The Trump establishment’s cultural significance, explained
This attack on careful, orderly, prescribed culture is what happens when the culture stops talking about real things—at least what a significant part of the country regards as real and important. Or, it is—and certainly is inevitably thought to be by those cultural standard bearers under attack—a sinister onslaught against enlightenment itself.

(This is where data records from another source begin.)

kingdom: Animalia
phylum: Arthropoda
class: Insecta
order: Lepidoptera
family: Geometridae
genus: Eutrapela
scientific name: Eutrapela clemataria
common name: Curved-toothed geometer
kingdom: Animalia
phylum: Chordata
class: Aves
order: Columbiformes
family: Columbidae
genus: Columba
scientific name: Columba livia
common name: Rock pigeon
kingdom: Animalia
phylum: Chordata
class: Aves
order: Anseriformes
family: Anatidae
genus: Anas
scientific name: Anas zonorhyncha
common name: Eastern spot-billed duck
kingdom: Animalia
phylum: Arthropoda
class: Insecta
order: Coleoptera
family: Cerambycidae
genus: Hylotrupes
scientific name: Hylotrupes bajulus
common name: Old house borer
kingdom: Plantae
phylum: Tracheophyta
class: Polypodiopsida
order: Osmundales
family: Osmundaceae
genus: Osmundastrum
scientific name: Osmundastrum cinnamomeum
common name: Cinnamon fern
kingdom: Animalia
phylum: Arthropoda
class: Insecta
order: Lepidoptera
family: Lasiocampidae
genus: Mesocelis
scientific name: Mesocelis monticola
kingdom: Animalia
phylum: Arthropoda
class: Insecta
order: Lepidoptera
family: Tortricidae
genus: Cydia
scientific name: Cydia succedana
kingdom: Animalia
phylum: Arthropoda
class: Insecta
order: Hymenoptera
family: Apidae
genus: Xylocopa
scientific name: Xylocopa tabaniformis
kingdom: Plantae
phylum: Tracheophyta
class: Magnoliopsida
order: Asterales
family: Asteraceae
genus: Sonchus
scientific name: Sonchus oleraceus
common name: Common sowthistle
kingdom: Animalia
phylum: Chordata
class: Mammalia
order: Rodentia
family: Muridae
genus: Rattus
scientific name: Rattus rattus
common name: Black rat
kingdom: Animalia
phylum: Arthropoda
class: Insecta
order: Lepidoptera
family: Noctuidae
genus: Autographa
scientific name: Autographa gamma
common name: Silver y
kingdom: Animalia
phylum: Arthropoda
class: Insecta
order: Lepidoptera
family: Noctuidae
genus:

In the view of the latter camp, Steve Bannon, one of the masterminds of the Trump campaign, and the new administration’s “chief strategist,” becomes a preeminent retrograde white male bugaboo. The non-Trump culture can only see him as a threat, and sore thumb, and, without the means to describe or recognize anybody too far outside its circle, a racist, misogynist, anti-Semite. And yet, not that long ago, Bannon would have been a perfectly recognizable figure, even an admirable one, an ex-military and up-from-working-class guy, striving, through three marriages and various careers, to make it, but never finding much comfort in the establishment world, wanting to be part of it, and wanting to explode it at the same time—a character for a writer like Kevin Morris. An American man’s story. Republican politics is filled with such strivers—Lee Atwater, Roger Ailes, Karl Rove—great characters reduced to violations of liberal sensibilities.
Indeed, the election reengages a gender battle that many people on the New York side of the Trump gap had thought was mightily going in only one direction. The vestigial and primitive American man, unreconstructed, baying at the moon (probably high on opiates)—the alt-right in the liberal view—voiceless for many years (or, anyway, wise to shut up), now had Donald “Let me be your voice” Trump. The obvious message of his sudden resurgence of course is that he didn’t go away or reform: He was just shut out. Without any place in upper-middlebrow culture, except as an occasional enemy of reason or subject of scandal, there was no bridge to who he was—no humanity left for him.